I Intersectional Conference 2020

Encarceramento e sociedade

January 29 to 31, 2020

Faculty of Arts and Humanities, University of Coimbra

Plenary Sessions

Keynote speakers:
 

Ruth Wilson Gilmore is Director of the Center for Place, Culture and Politics and professor of geography at the City University of New York. She is a specialist in abolitionism and the American prison system. Professor Gilmore is an influential scholar in the United States and also co-founder of many social justice organisations, including the California Prison Moratorium Project and Critical Resistance, which she launched together with researcher and activist Angela Davis. These two organisations are both extremely important in the fight against institutional abuse of power by the American penal and prison system, and as anti-racist voices in the struggle to abolish discrimination in the USA.

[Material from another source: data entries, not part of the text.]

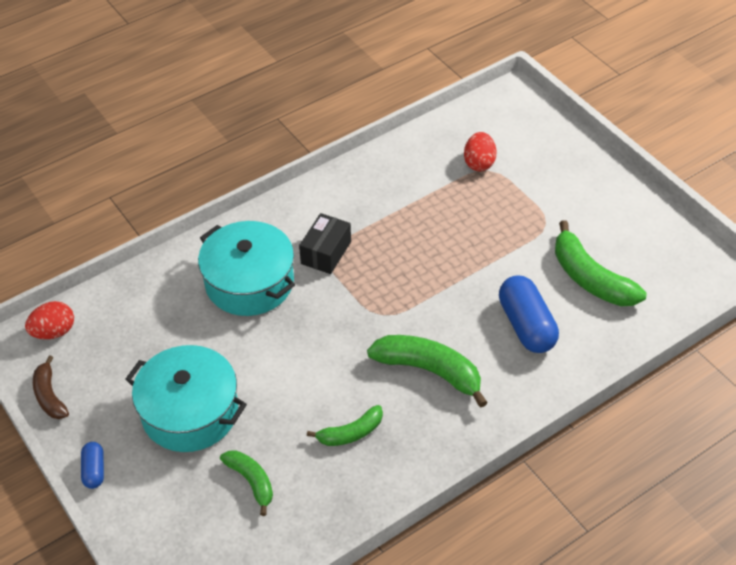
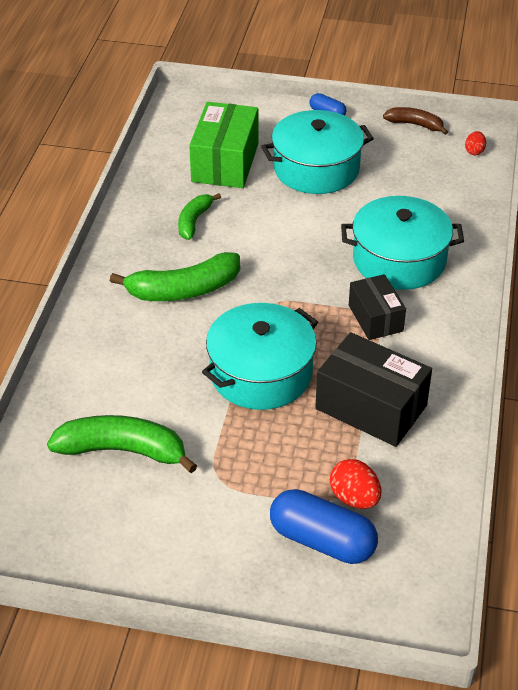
camera: 135 degrees right, 5 degrees down
red egg [25,301,74,339] -> red egg [465,131,486,155], size x0.62
green banana [220,450,273,516] -> green box [189,102,258,188]
blue capsule [499,275,559,353] -> blue capsule moved to [270,489,378,564]
none -> turquoise pot [202,303,318,410]
none -> black box [315,332,432,447]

Francisca Van Dunem was born in Luanda in 1955. She completed her degree in law at the University of Lisbon’s School of Law in July 1977 and served as a magistrate in the Prosecutor General’s Office from September 1979. Van Dunem was monitor of penal and processual law at the School of Law, University of Lisbon between 1977 and 1979; and syndication and inquiry assessor at the Alta Autoridade contra a Corrupção [Portuguese High Authority Against Corruption], between 1985 and 1987, on commission. She has also served as the Prosecutor General’s delegate in the Labour Court, the Lisbon District Deputy Prosecutor’s Office and The Central Department of Criminal Investigation and Prosecution. Van Dunem served in the Prosecutor General’s Office between 1999 and 2001, and was Director of The Central Department of Criminal Investigation and Prosecution, and Lisbon District Prosecutor, respectively from 2001 to 2007, and 2007 to 2015, the year she suspended duties to take office as Minister of Justice in XXI Constitutional Government of Portugal. Van Dunem was a member of the European Judicial Network as an expert in penal affairs between 2003 and 2007, and Portugal’s representative in several meetings and the technical committees of several international organisations, namely the Council of Europe European Committee on Crime Problems, and the European Monitoring Centre on Racism and Xenophobia. She represented the High Council of the Public Prosecution Service in the Unidade de Missão para a Reforma Penal [Portugal’s, now defunct, mission for penal reform]; was a member of the Comissão de Revisão do Código de Processo Penal de 2009 [the 2009 commission set up to revise the penal code] and the High Council of the Public Prosecution Service; and she also represented the High Council of the Public Prosecution Service in the General Council of the Centre for Judicial Studies. Counsellor Judge of the Supreme Court of Justice.

Shahd Wadi Palestinian, among other possibilities, but freedom is, above all, Palestinian. She essayed her forms of resistance when she wrote “Feminismos dos corpos ocupados: as mulheres palestinianas entre duas resistências” [The Feminisms of captured bodies: Palestinian women between two forms of resistance], her master’s thesis in feminist studies at the University of Coimbra, the same institution she obtained her PhD from. Both her MA and PhD theses were new, at the time, in Portugal, in the area of feminist studies. She was later selected for the platform Best Young Researchers. Her PhD research, which serves as the basis for her book Corpos na Trouxa. Histórias-artísticas-de-vida de mulheres palestinianas no exílio (2017), explores the field of artistic narrative vis-à-vis the Israeli occupation of Palestine, proposing that art serves as a life testament, including her own.